La Guinée traverse une période charnière avec la publication de son projet de Constitution, marquant une étape cruciale vers un retour à l’ordre constitutionnel. Ce projet, rendu public par le Conseil national de transition (CNT) le 11 août 2024, propose un cadre législatif qui pourrait transformer la dynamique politique du pays. Cependant, l’ambiguïté entourant le statut du général Mamady Doumbouya, au pouvoir depuis le coup d’État de 2021, soulève des questions sur sa candidature potentielle aux prochaines élections.
Le projet de Constitution présente plusieurs innovations, notamment l’instauration d’un système législatif bicaméral avec une Assemblée nationale et un Sénat. Selon l’article 41, « la durée du mandat du président de la République est de cinq ans, renouvelable une seule fois« , et il est clairement stipulé que « nul ne peut de sa vie exercer plus de deux mandats de président de la République« . Ces mesures visent à limiter les abus de pouvoir et à renforcer la démocratie en Guinée. Les dispositions de ce projet incluent également des avancées significatives en matière de droits humains, telles que l’interdiction de la peine de mort et des mutilations génitales féminines. De plus, toute personne arrêtée doit être informée des motifs de son arrestation, renforçant ainsi les protections juridiques des citoyens.
Malgré ces avancées, le statut de Mamady Doumbouya reste flou. La charte de transition, adoptée après le coup d’État, interdit explicitement sa candidature aux futures élections. Cependant, cette interdiction n’est pas mentionnée dans le projet de Constitution, ce qui ouvre la porte à une éventuelle candidature de Doumbouya. Dans une déclaration, le président du CNT, Dansa Kourouma, a précisé que « la Constitution établit des règles générales intemporelles, la Constitution n’individualise pas et ne personnalise pas« . Cette position laisse entendre que le projet pourrait être interprété de manière à permettre à Doumbouya de se présenter. Les réactions des acteurs politiques guinéens face à cette ambiguïté sont variées. Certains leaders politiques et membres de la société civile expriment des inquiétudes quant à la possibilité d’une candidature de Doumbouya, craignant un retour à un régime autoritaire.
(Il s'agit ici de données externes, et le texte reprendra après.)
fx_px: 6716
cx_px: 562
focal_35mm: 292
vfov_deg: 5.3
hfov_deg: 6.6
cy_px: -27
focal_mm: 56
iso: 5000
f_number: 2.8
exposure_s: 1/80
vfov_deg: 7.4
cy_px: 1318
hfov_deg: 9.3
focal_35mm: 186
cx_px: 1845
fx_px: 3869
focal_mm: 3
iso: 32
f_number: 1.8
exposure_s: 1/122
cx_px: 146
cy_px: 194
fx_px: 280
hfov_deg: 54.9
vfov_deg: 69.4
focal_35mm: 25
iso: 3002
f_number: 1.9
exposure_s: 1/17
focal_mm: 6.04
Le Front national de défense de la Constitution (FNDC), un mouvement d’opposition, a déjà annoncé son intention de s’opposer à toute prolongation de la transition au-delà de 2024, affirmant que « la transition ne doit pas devenir une fin en soi« .
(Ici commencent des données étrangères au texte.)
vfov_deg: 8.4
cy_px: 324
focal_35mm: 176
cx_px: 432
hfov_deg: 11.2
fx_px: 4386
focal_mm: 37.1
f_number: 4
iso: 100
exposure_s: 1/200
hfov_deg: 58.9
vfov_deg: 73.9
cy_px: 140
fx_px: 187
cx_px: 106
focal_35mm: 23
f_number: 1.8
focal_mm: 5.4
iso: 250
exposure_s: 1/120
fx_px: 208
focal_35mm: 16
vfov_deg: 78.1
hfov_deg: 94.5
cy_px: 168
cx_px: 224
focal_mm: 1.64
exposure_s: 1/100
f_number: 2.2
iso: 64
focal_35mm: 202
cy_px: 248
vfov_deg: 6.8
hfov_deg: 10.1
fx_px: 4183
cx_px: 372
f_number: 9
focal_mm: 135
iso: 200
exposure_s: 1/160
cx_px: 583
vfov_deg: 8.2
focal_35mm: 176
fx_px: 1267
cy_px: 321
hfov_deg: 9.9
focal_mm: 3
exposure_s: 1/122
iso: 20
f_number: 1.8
D’autres, cependant, voient dans ce projet de Constitution une opportunité de renouveau politique. Kabinet Fofana, directeur de l’Association guinéenne de sciences politiques, a décrit le projet comme « très audacieux » et a salué les efforts visant à limiter les mandats présidentiels et à établir un système bicaméral. Le projet de Constitution doit être soumis à un vote avant la fin de l’année, et un référendum constitutionnel est prévu pour valider les nouvelles dispositions. Ce processus est crucial pour déterminer l’avenir politique de la Guinée et la possibilité d’un retour à un régime civil. Le Premier ministre, Amadou Oury Bah, a refusé de s’engager sur un retour des civils au pouvoir en 2025, soulignant que la tenue du référendum est un préalable essentiel.
La publication du projet de Constitution en Guinée représente une avancée significative vers la réinstauration de l’ordre constitutionnel, mais l’ambiguïté entourant le statut de Mamady Doumbouya complique la situation. Alors que le pays se prépare à un référendum constitutionnel, les acteurs politiques doivent naviguer dans un paysage complexe, où les aspirations démocratiques des citoyens se heurtent aux ambitions personnelles de ceux au pouvoir. La manière dont cette situation sera résolue pourrait bien déterminer l’avenir politique de la Guinée pour les années à venir.